Michael Jordan e o Time dos Sonhos

Um dos mitos mais repetidos da história do esporte é o de que a derrota dos Estados Unidos no basquete nos Jogos Olímpicos de Seul-1988 teria gerado uma revolta tão grande dentro do próprio país que isso levou a NBA a liberar seus jogadores para competir em torneios internacionais e mostrar ao mundo quem realmente mandava.

Mas isso não é verdade. Na verdade, a própria federação de basquete dos EUA votou contra a proposta de permitir a participação de atletas da NBA nos Jogos. A ideia passou porque outras nações, que já estavam começando a ter jogadores no campeonato americano e sabiam que outros viriam, queriam poder escalar seus melhores atletas também.

Quando a nova regra foi aprovada, porém, os EUA aproveitaram ao máximo.

Todos os 11 jogadores ativos da NBA que integraram o time olímpico de 1992 acabaram entrando para o Hall da Fama. Juntos, somam 100 indicações para os times ideais da liga (All-NBA Teams) e 23 títulos de campeão.
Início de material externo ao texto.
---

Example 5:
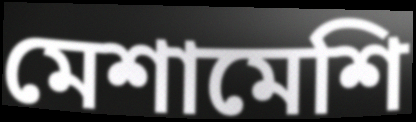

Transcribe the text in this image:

মেশামেশি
Eles ainda precisaram se classificar para Barcelona, disputando o Torneio das Américas em Portland, no Oregon. Venceram seis partidas contra seleções da América do Norte e do Sul com uma média de 51,5 pontos de vantagem. Nos Jogos Olímpicos, venceram oito partidas, de Angola até a final contra a Croácia, com média de 45 pontos de diferença. Nenhum time conseguiu perder por menos de 30 pontos.

A participação do "Dream Team" nem sempre foi uma certeza, mesmo com a aprovação da nova regra. Quando os jogadores da NBA foram liberados, apenas 58% deles declararam interesse em disputar os Jogos. O próprio Michael Jordan estava reticente, mesmo depois de ser indicado por um comitê de peso (que incluía Coach K, C.M. Newton, Chuck Daly e Rod Thorn).

Jordan dizia que já tinha vivido a experiência olímpica em 1984 e buscava uma forma de recusar o convite com elegância. Mas, ao ver quem mais faria parte do elenco, e ao entender a importância do projeto — e da sua presença nele —, acabou topando.

“LeBron jogou várias Olimpíadas e foi importante em todas, mas só existe um verdadeiro Dream Team: o primeiro. Arguivelmente, o time mais talentoso da história do esporte americano”, disse Bob Costas, lendário narrador esportivo, ao Sporting News. “Eles atropelaram todo mundo, e os adversários não se importavam. Estavam honrados de jogar contra aqueles caras. Esse é o impacto que tiveram no jogo.

“Parte disso é mérito da visão do David Stern (ex-comissário da NBA), mas foi o início da expansão global da liga. Hoje, mais de 30% dos atletas da NBA são estrangeiros. Eles abriram esse mercado, tanto de talentos quanto de torcedores”.

A experiência de Jordan em 1984 veio logo após duas décadas complicadas para o basquete dos EUA em Olimpíadas. Em 1972, os americanos foram derrotados pela primeira vez na história, quando a União Soviética teve três chances seguidas para cobrar um lateral nos segundos finais e conseguiu virar o placar. Em 1980, os EUA desistiram dos Jogos de Moscou por causa do boicote liderado por Jimmy Carter. Era um time que teria Isiah Thomas e Mark Aguirre.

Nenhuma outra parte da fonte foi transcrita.